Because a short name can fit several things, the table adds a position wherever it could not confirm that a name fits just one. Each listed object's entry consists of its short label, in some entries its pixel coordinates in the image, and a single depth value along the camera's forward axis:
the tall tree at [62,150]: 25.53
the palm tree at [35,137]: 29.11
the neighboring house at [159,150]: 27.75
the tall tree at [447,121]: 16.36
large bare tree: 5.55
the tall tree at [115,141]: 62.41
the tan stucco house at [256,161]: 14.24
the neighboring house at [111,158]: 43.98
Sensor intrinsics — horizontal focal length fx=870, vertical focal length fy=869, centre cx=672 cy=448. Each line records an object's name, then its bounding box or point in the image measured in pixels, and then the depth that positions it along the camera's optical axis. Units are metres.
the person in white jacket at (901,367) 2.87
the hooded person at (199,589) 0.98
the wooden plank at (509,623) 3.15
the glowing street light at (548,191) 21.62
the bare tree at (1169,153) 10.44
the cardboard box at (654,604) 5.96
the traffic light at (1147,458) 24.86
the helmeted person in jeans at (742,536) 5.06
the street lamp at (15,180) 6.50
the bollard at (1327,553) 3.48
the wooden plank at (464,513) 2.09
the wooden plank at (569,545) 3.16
..............................
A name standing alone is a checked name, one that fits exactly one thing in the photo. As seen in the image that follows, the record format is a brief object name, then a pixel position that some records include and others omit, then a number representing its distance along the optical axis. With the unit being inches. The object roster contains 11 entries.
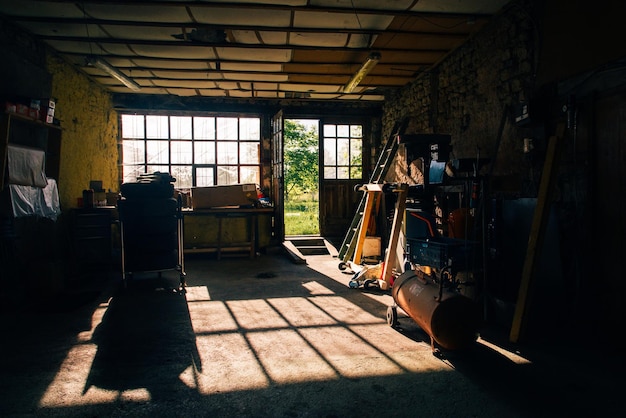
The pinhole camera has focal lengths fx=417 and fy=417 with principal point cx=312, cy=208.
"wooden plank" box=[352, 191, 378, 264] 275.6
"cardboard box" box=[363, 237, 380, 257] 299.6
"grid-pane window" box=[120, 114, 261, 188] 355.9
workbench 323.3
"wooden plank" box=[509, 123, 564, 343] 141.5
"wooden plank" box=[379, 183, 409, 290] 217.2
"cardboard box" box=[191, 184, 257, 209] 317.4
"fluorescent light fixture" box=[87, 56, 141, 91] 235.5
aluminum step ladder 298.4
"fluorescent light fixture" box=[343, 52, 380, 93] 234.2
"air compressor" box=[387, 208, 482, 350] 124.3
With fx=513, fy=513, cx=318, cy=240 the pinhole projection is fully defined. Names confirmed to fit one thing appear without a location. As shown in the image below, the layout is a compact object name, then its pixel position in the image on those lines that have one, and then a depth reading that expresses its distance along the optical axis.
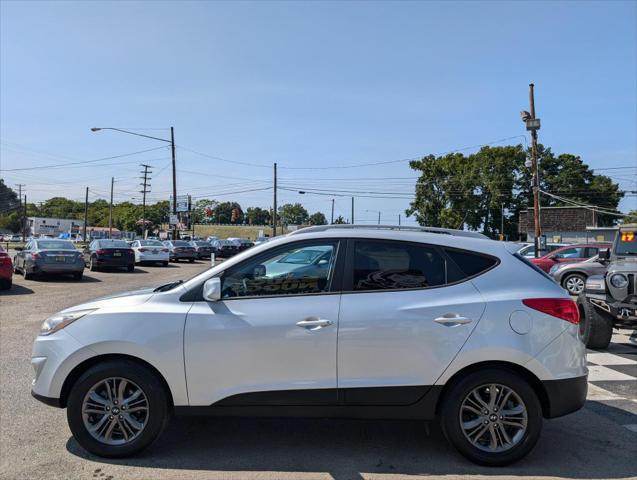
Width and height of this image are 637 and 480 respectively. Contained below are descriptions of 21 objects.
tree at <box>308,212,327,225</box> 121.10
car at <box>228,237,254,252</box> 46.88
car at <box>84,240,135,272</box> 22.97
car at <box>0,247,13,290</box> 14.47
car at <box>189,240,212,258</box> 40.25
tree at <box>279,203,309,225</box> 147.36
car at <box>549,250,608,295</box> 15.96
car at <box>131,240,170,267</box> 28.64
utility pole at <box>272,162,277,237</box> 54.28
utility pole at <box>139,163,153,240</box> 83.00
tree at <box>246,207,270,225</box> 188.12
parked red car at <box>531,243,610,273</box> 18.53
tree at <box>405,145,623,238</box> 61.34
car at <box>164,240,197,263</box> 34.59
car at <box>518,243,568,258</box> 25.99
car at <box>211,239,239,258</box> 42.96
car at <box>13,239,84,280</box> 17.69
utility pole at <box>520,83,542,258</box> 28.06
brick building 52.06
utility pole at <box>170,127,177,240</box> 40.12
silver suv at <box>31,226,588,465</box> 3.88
..............................
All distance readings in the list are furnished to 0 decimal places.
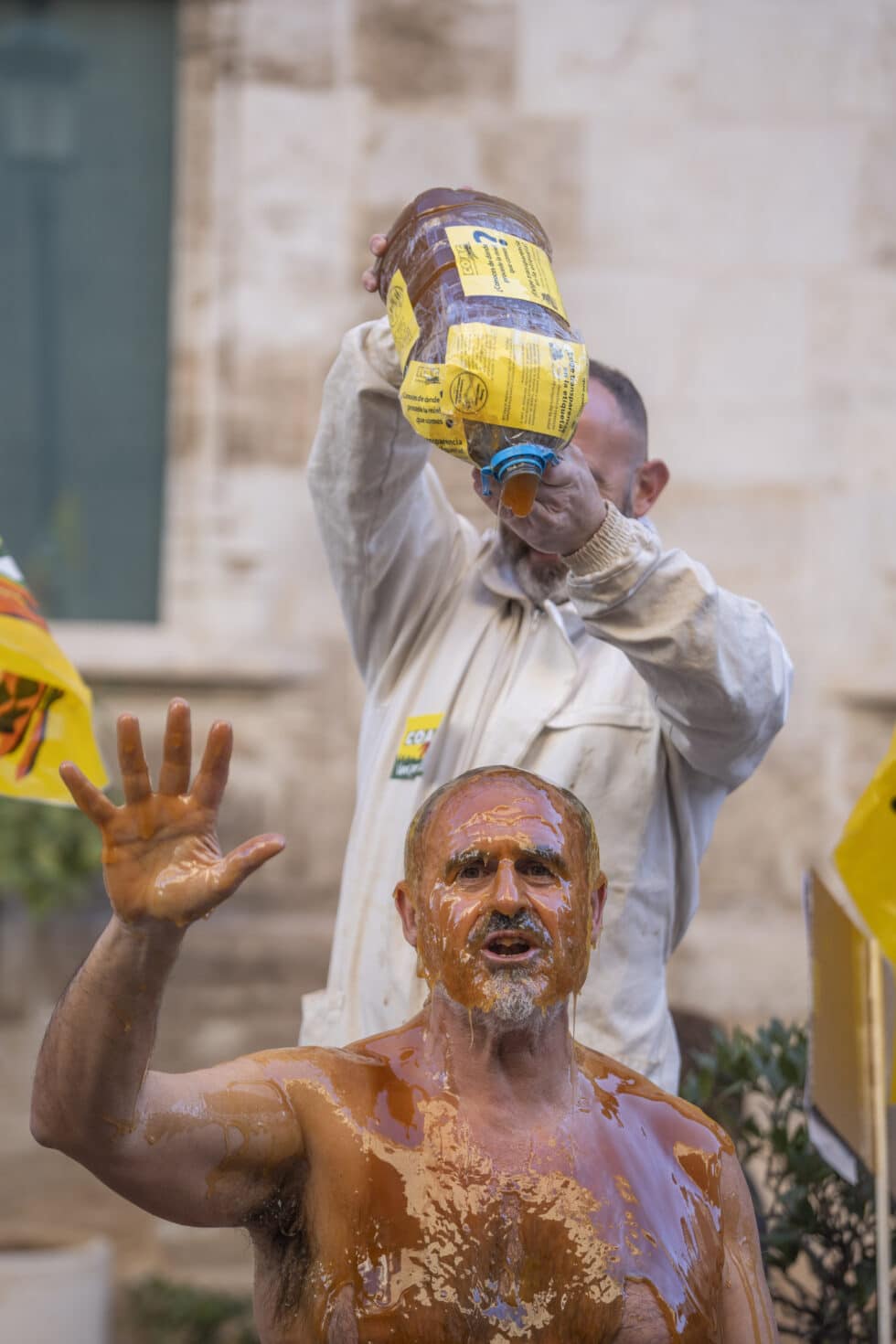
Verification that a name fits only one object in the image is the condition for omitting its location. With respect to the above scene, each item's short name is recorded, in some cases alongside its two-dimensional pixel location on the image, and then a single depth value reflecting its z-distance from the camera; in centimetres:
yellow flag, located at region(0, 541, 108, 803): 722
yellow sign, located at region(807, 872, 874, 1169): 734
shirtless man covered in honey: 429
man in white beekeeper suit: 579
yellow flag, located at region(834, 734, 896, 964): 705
..............................
> _What to do_:
Among the entries above, the line containing "the palm tree at [35,137]: 29.11", the line containing "the neighboring house at [111,158]: 43.98", and all lines between them are to be restated word for word; nothing else belongs in the reply.

> _Worked solution_:
the palm tree at [35,137]: 29.11
the neighboring house at [159,150]: 27.75
the tall tree at [447,121]: 16.36
large bare tree: 5.55
the tall tree at [115,141]: 62.41
the tan stucco house at [256,161]: 14.24
the neighboring house at [111,158]: 43.98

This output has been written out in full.